FIG. 1E illustrates the timing of a double tap gesture, as recognized by the conventional touch-sensor pad. The double tap gesture starts out the same as the drag gestures of FIG. 1D with the time 118 that finger pressure 111 is present, being less than a specified amount of time (e.g., TapTime). The finger is removed for time 119, which is less than the than a second specified amount of time (e.g., DragTime), and then the finger returns to the touch-sensor pad and remains present for an amount of time, time 120, which is less than a specified amount of time (e.g., TapTime). Accordingly, the output signal 112 outputs a double tap gesture 123, which includes an extended time interval 122. The double tap gesture 123 may include a brief time period 121 after recognition of the tap, to allow two distinct clicks, rather than one long, run-together click to be seen by the host.
As mentioned above, the timing of the finger presence/absence is one of several factors which are used to discern the difference between normal motion gestures and the other gestures, such as tap, double tap, or drag gestures. As illustrated above with respect to FIGS. 1C-1E three or more time intervals are used to distinguish one type of gesture from another, and typical implementations use three or more separate times to measure these intervals. The states of the conventional touch-sensor pad change upon detection of presence or absence of the finger. For example, first time interval is started when the finger pressure 111 is above a certain threshold (e.g., Ztap), the second time interval starts when the finger is removed from the touch-sensor pad, and the third time interval starts when the finger returns to the touch-sensor pad (if at all). All of the time intervals start and stop upon detection of the presence or absence of the finger.
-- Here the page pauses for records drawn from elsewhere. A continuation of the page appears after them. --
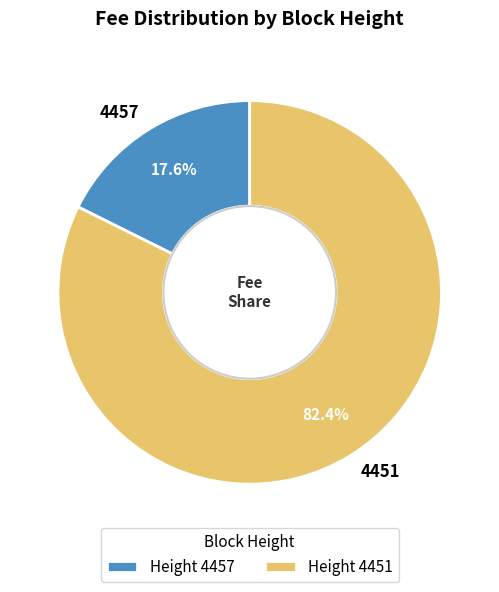

Is there a majority slice in this chart?

Yes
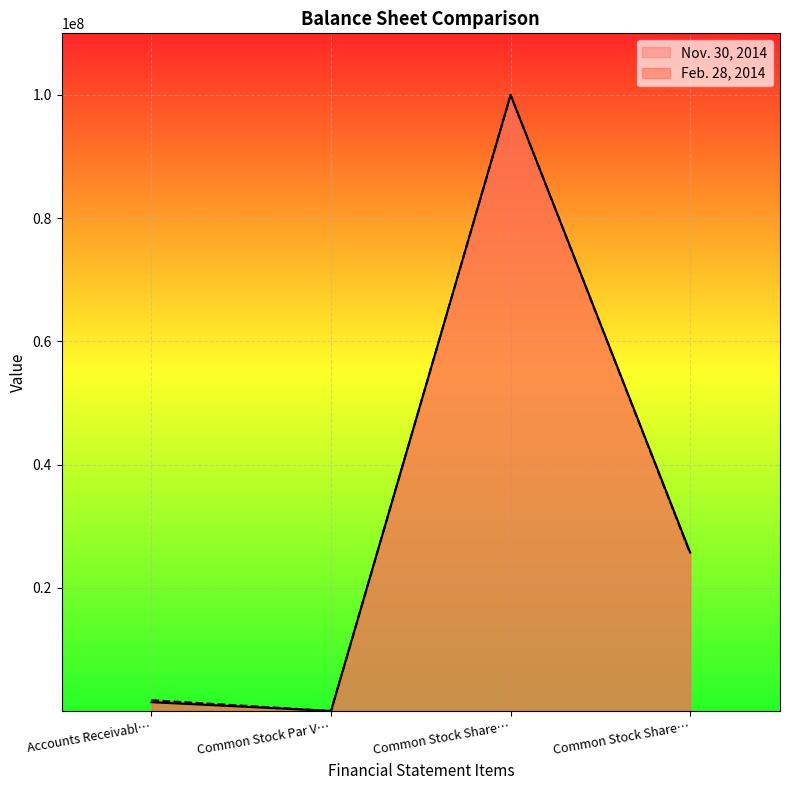

Where is Nov. 30, 2014 nearest to the value 50000000?

Common Stock Share…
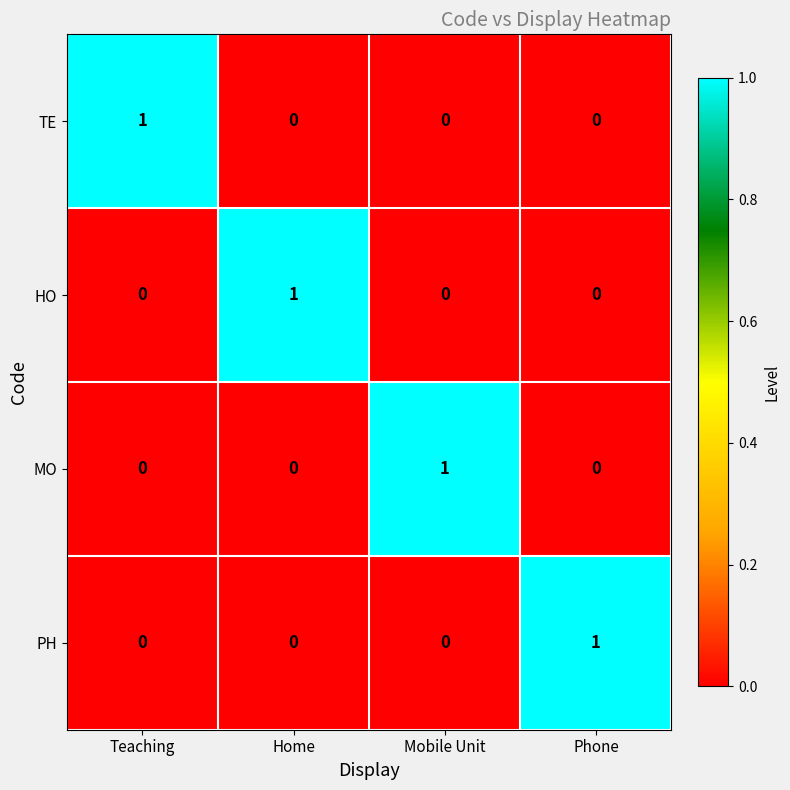

At how many categories does at least one series exceed 0?

4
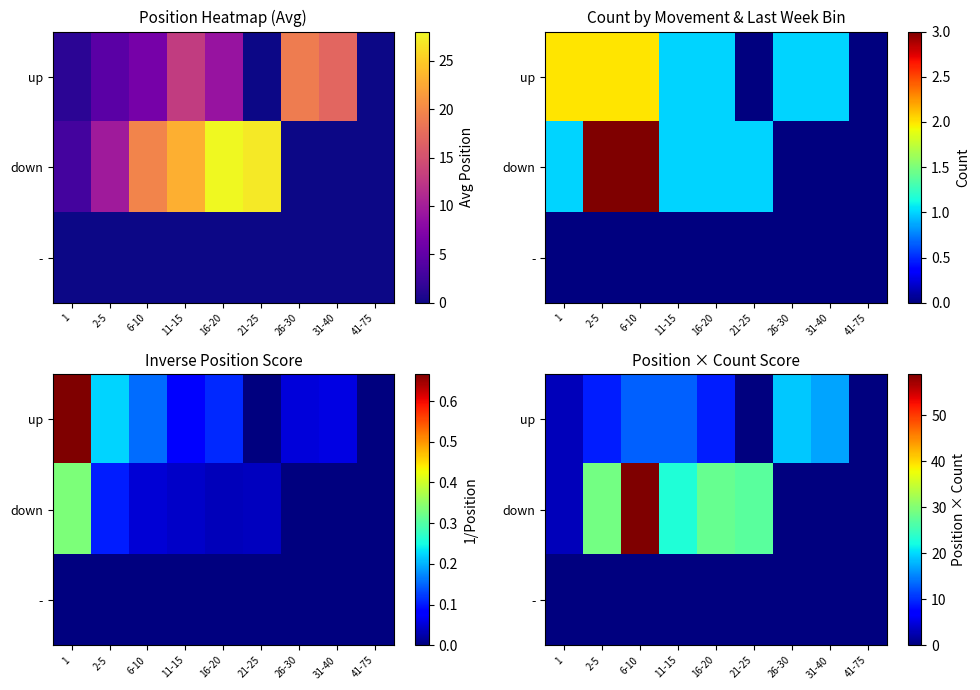

The up series shows 5 at 2-5. True or false?

False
The use of three or more time periods in gesture recognition requires more timers in a circuit, such as a microcontroller unit, that implements the touch-sensor pad. In addition, the user is able to configure the touch-sensor pad to suit the user's preferences. Having three or more variables to adjust in tuning the function of the touch-sensor pad may be confusing, rendering the configuration feature less useful.